Documents handed out
Transnet Corporate Governance Manual 1998/1999
Transnet Audited Financial Results for the year ended 31 March 1999
Transnet Company Profile 1998

Website: http://www.tnet.co.za

SUMMARY
Transnet explained their present and future projects. Also discussed was how the company has tackled problems of non-efficiency, high costs as well as the pension fund.

MINUTES
Representing Transnet were four executive directors: Mr Bheki Sibiya (Human Resources), Mr Sango Ntsaluba (Restructuring), Mrs. Gloria Serobe (Finance), and Mr SJ Macozoma (Managing Director).

Transnet is a government owned business which "focuses on the movement of goods, people, and information for customers in the freight, passenger and related services industry".

Mr Macozoma, the main presenter, said that Transnet is made up of seven transport businesses: South African Airlines, Spoornet, Portnet, Petronet, Autonet, Fast Forward and Metrorail. In addition it has six related businesses. It also has three supporting services. However, this is not reflective of Transnet's total assets because it also holds large numbers of shares in other companies.

In his brief history of Transnet, Mr Macozoma said that the company's foundation can be traced back to the South Africa Railways and Harbours Bill of 1910. Transnet did not become a company until 1989 when the Legal Succession to the South African Transportation Services Act was passed.

Ms Serobe presented the profit/loss figures over the past seven years:

1992/1993

(1.8) Billion

1993/1994

(279) Billion

1994/1995

118 Billion

1995/1996

(253) Billion

1996/1997

(169) Billion

1997/1998

278 Billion

1998/1999

(425) Billion


Questions by committee members
Adv Swart (DP) asked if Transnet had made an appeal on an environmental report that was made on the 30 August 1999.
In response, Mr Macozoma said that Transnet did lodge an appeal.

Mrs. Taljaard (DP) asked if the private sector would be involved in Portnet.
Mr Macozoma replied that it did eventually plan to involve the private sector.

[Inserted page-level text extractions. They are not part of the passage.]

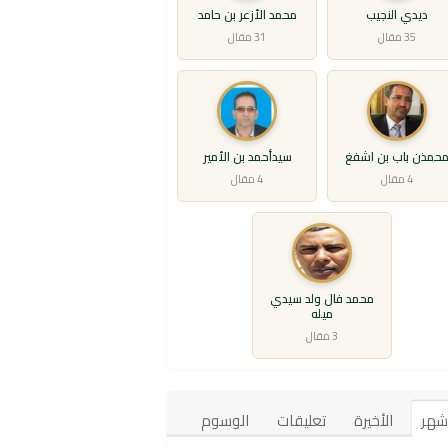
ديدي النجيب
محمد الأزعر بن حامد
35 مقال
31 مقال
حمذن باب بن اشفغ
سيدأحمد بن الأمير
4 مقال
4 مقال
محمد فال ولد سيدي
ميله
3 مقال
أشهر
الأخيرة
تعليقات
الوسوم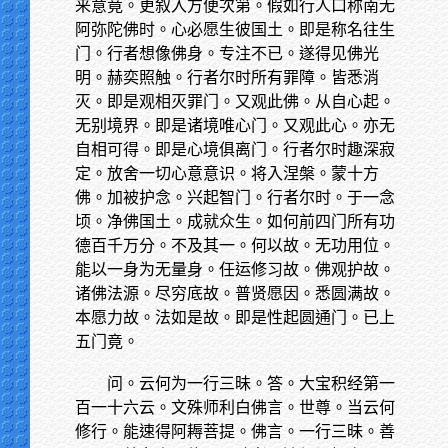
来意竟。更叙入方便次第。假如行人口称南无
阿弥陀佛时。心必愿生彼国土。即是称名往生
门。行者想像佛身。专注不已。遂得见佛光
明。赫奕照触。行者尔时所有罪障。皆悉消
灭。即是观相灭罪门。又观此佛。从自心起。
无别境界。即是诸境唯心门。又观此心。亦无
自相可得。即是心境俱离门。行者尔时趣深寂
定。放舍一切心意意识。将入涅槃。蒙十方
佛。加被护念。兴起智门。行者尔时。于一念
顷。净佛国土。成就众生。如何前四门所有功
德百千万分。不及其一。何以故。无功用位。
能以一身为无量身。任运修习故。佛观护故。
诸佛法源。尽穷底故。普贤愿因。悉圆满故。
本愿力故。法如是故。即是性起圆通门。已上
五门竟。
问。云何为一行三昧。答。大宝积经第一
百一十六云。文殊师利白佛言。世尊。当云何
修行。能速得阿耨菩提。佛言。一行三昧。善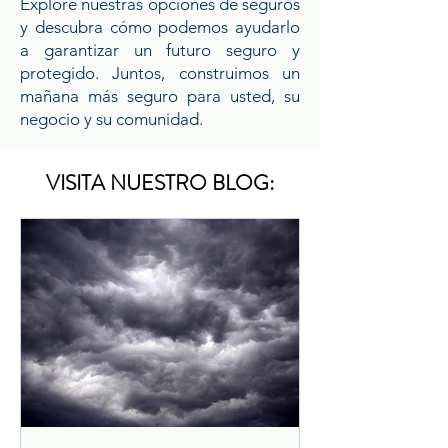
Explore nuestras opciones de seguros
y descubra cómo podemos ayudarlo
a garantizar un futuro seguro y
protegido. Juntos, construimos un
mañana más seguro para usted, su
negocio y su comunidad.
VISITA NUESTRO BLOG: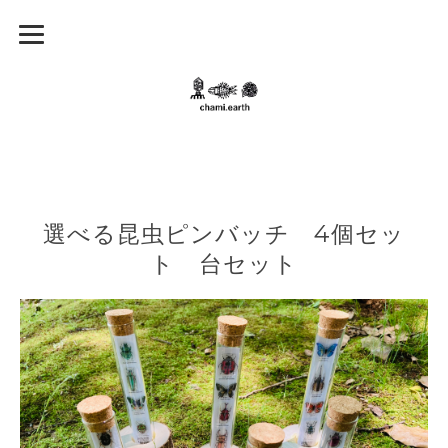
選べる昆虫ピンバッチ 4個セッ
ト 台セット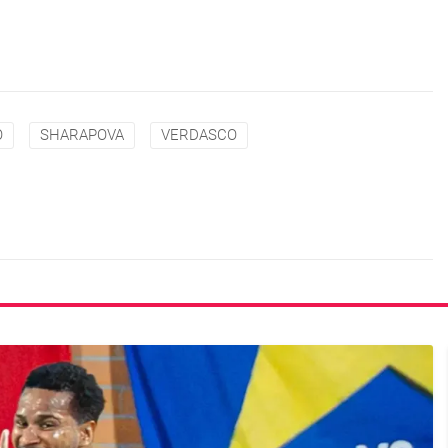
O
SHARAPOVA
VERDASCO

Mr Mkize (ANC) asked about the decline in income due to labour costs and wanted to know what was being done about the issue.
Mr Macozoma said that the problem with labour at Transport is one that has occurred because of new technology. Previously, the company used steam to power its machinery before switching to diesel and it currently uses electricity. However, added efficiency has led to further job cuts. In years past, it employed 275,000 people. In 1996, the number fell to 115,000 and Transnet currently employs only 92,000 people. Not only does this added technology lead to job cuts but demands a workforce which can adjust to these improvements. Since many adult workers must be educated before using the new equipment, the labour situation has become even more complex.

Pension Fund
Transnet took out a 10-billion Rand note. It must annually pay 1.4 billion on the interest. The annual rate is 16.5% and it is a 20-year bond, which matures in 2010 at which time the company must pay the bond in full. Often when the company shows a loss it is because it must pay interest on the bond, taking away 1.4 billion in profits. This bond is a contractual obligation of the company with no options of annual redemption. Because there are more pensioners than active members in the company (due to loss of labour) so the company must subsidise the pension plan.

Before 1988, members of the black community were not considered full-time workers and were not part of the pension plan. However after the 1988 strike, all members were admitted into the pension fund. However, the effective shareholding is still skewed with whites owning 90%. Another reason that the company has added funds to the pension plan is to help compensate for the extreme disparity between individuals.

South African Airlines (SAA)
Although some thought that SAA was a monopoly, Mr Macozoma explained that it has consistently lost market share to competitors. The company was losing money because it had huge overheads caused by pricing, service, route structure as well as providing customers with what they wanted but not necessarily what they were willing to pay for.

He went on to say that it lost market share at both ends of the spectrum because its service was falling which caused it to lose appeal with one group of clients. On the other , its prices were not low enough to draw other clientele from its competitors. In effect, it was squeezed on both sides by other main airlines. There was further discussion about tactics SAA used to correct these problems.

Questions by committee members
Mr Frolick (UDM) asked what downsizing was planned for Spoornet and how it would affect the Cape, especially poorer areas.

Mr Macozoma responded that any railage below a certain tonnage is never profitable and passenger-carrying in almost every country in the world is subsidised because one cannot make a profit from it. However, he did not go into detail on specific downsizing plans. He did say that fewer trains were being used to carry commuters during non-peak hours.

There were also questions raised about provisions for security regulations and Mr Macozoma assured them that Transnet is working on safety by using world-wide expertise but that safety still sits in the Department of Transportation.

Mention was made that it is hard to get rail transportation contracts because of the constant danger of theft from railcars and that it is unprofitable to have a guard in every car. Transnet is also working to develop contracts whereby corporations can arrange to have goods transported both on ground and sea while appearing on the same invoice.